Halina i Benedykt Galiccy
Pani Halina i pan Benedykt poznali się w miejscowości Bogate, w dawnym województwie warszawskim. Do Raciborza trafili za mieszkaniem i pracą. Oboje pracowali w Rafako. Małżeństwo ma jednego syna. Państwo Galiccy doczekali się także dwóch wnuczek. Zdaniem jubilatów najlepszą receptą na długie małżeństwo jest wzajemna cierpliwość do siebie nawzajem.
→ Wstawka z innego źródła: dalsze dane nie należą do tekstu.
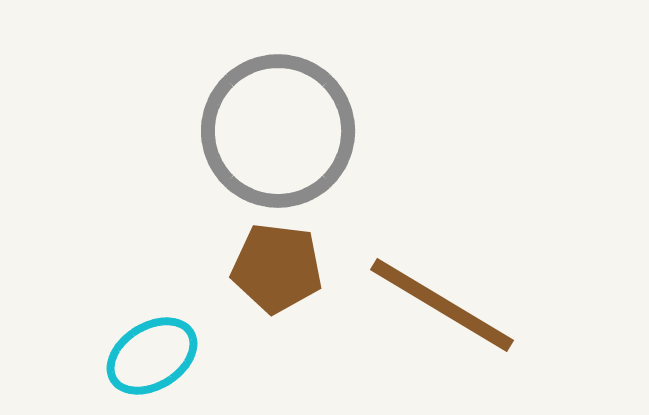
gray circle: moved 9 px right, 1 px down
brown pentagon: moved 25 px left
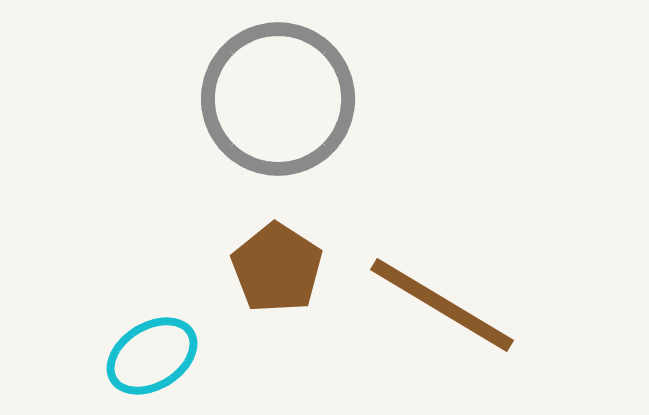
gray circle: moved 32 px up
brown pentagon: rotated 26 degrees clockwise
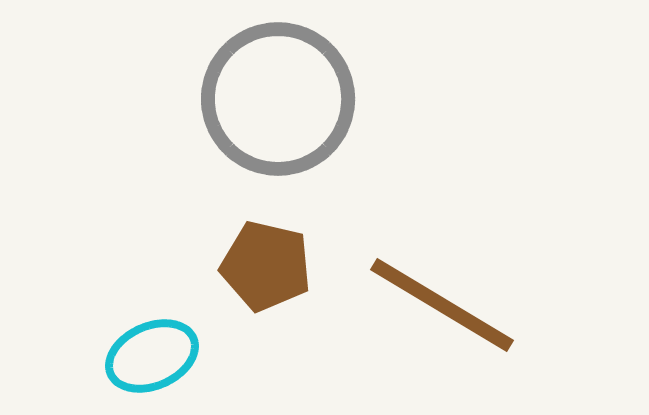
brown pentagon: moved 11 px left, 2 px up; rotated 20 degrees counterclockwise
cyan ellipse: rotated 8 degrees clockwise
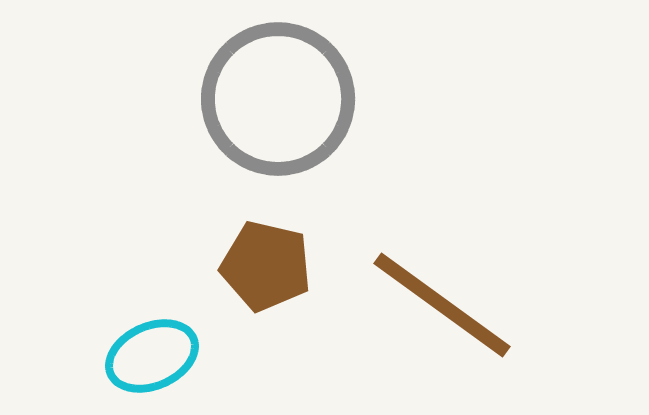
brown line: rotated 5 degrees clockwise
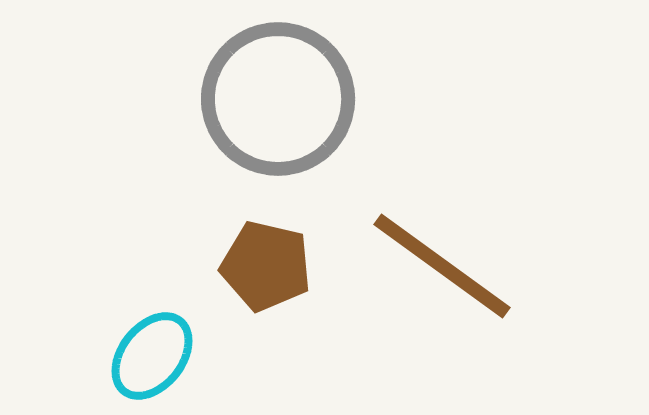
brown line: moved 39 px up
cyan ellipse: rotated 28 degrees counterclockwise
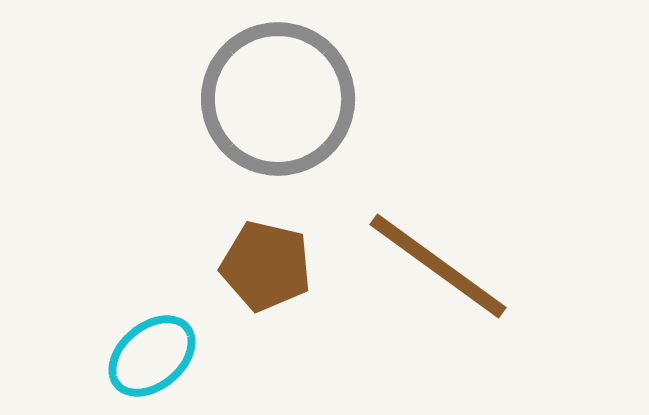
brown line: moved 4 px left
cyan ellipse: rotated 12 degrees clockwise
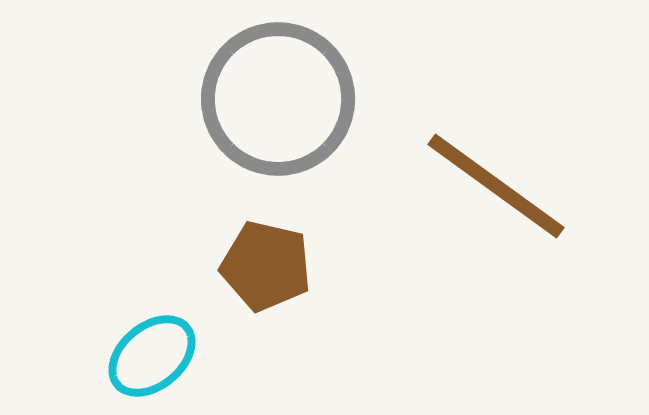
brown line: moved 58 px right, 80 px up
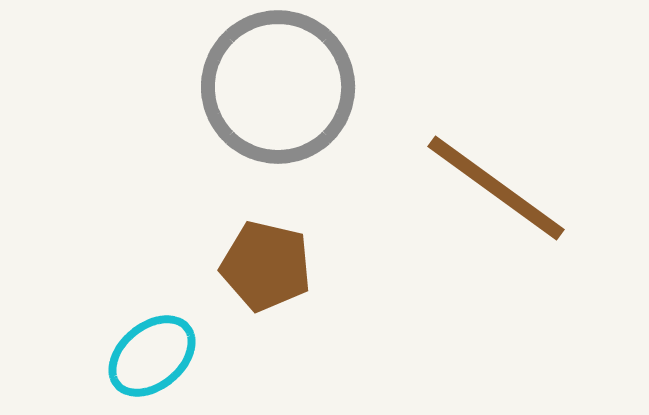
gray circle: moved 12 px up
brown line: moved 2 px down
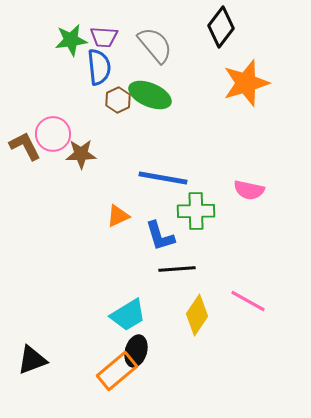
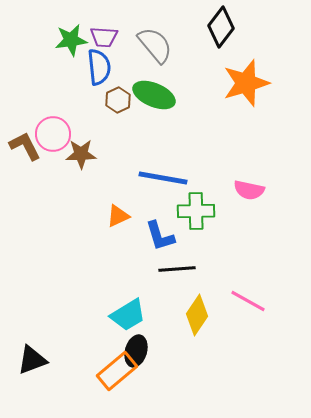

Jadwiga i Franciszek Kokora
Oboje działali w Związku Młodzieży Polskiej, który tak naprawdę ich połączył. Poznali się bowiem na jednym z zebrań ZMP. Państwo Kokora do Raciborza przyjechali z Trzebnicy. Po przeprowadzce do Raciborza pan Franciszek pracował jako maszynista, wpierw na parowozach, a następnie na elektrowozach. Pani Jadwiga pracowała natomiast w przedszkolu, a następnie na kolei. Małżeństwo doczekało się dwóch synów. Mają także troje wnucząt. – Trzeba sobie wzajemnie wybaczać, bo nie zawsze jest kolorowo. Raz na wozie, raz pod wozem, ale najważniejsze, by trwać razem i ciągle ten wóz pchać do przodu – stwierdziła pani Jadwiga zapytana o receptę na długie małżeństwo.
Wanda i Ginter Polaczkowie
Pani Wanda pochodzi w Wielunia natomiast pan Ginter z Rudnika. Poznali się na zabawie tanecznej. Z zawodu pani Wanda jest kucharką, z kolei pan Ginter cieślą. Jako uczeń uczęszczał do raciborskiej Budowlanki. Swe zawodowe życie poświęcił branży budowlanej. Małżeństwo doczekało się trójki dzieci – dwóch córek i syna. Mają także pięcioro wnucząt. Zdaniem jubilatów receptą na długie małżeństwo jest wzajemna zgoda i wybaczenie. – Nie zawsze przecież świeci słońce – stwierdziła pani Wanda.